The Organization of Petroleum Exporting Countries and other big oil producers, including Russia, were not able to reach a deal in Doha in April on freezing oil production in order to support falling oil prices.

Global crude oil prices reached a 13-year low of $27 per barrel in January due to oversupply, but have recovered since then to around $50.  The weak price for oil, Moscow's chief export commodity, hit the Russian economy, which shrank by 3.7% last year.

Novak said Russia sees its cooperation with OPEC focusing on the exchange of information and analysis on the global oil market, rather than on coordinating production.

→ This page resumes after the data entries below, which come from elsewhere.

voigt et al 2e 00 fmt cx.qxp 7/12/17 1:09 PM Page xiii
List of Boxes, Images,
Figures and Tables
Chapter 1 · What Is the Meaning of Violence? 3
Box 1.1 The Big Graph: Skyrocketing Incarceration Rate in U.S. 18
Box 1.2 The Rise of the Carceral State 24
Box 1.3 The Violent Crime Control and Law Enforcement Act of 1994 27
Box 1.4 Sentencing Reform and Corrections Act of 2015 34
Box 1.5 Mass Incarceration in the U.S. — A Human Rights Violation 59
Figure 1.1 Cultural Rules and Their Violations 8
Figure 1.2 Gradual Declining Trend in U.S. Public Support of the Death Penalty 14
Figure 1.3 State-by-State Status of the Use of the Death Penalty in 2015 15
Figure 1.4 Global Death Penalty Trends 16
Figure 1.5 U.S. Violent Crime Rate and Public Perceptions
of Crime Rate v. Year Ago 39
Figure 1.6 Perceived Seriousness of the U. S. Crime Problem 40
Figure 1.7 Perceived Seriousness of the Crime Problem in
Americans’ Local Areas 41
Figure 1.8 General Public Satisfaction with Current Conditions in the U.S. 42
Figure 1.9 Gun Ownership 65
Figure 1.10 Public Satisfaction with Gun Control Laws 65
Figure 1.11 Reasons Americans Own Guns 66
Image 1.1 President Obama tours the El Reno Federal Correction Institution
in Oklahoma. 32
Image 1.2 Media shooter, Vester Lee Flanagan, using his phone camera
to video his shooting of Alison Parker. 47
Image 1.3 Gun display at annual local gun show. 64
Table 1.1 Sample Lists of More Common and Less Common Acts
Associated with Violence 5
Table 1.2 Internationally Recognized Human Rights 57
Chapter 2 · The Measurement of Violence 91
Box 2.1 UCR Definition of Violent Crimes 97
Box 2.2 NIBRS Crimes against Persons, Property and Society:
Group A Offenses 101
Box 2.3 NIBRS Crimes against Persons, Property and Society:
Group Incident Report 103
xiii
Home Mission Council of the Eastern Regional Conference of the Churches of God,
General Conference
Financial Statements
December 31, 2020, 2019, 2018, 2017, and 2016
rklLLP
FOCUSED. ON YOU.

Russian companies have been increasing oil production this year. Novak said he expects domestic oil output at 542-544 million tons this year after it hit 534 million tons (10.73 million barrels per day), a 30-year high, in 2015.

Meeting With Saudis Planned

Novak said he will likely meet new Saudi energy minister Khalid al-Falih at a conference in Algeria at the end of September. It will be their first meeting since Falih was appointed in May, taking over from veteran minister Ali al-Naimi.

"Obviously, we will discuss the situation on the global oil market," he said, adding that they will also look into the possibility of joint energy projects in Russia, Saudi Arabia and third countries.

Novak said Russia is sticking to its forecast that the oil price will average between $40 and $50 this year.

The Russian minister said he expected global oil markets would balance out by mid- or end-2017, with a lot depending on Saudi Arabia's policy.

Novak added that global oil stockpiles have reached 3 billion barrels, of which 500 million barrels he called "excessive" and warned that it will take a long time before they leave the market.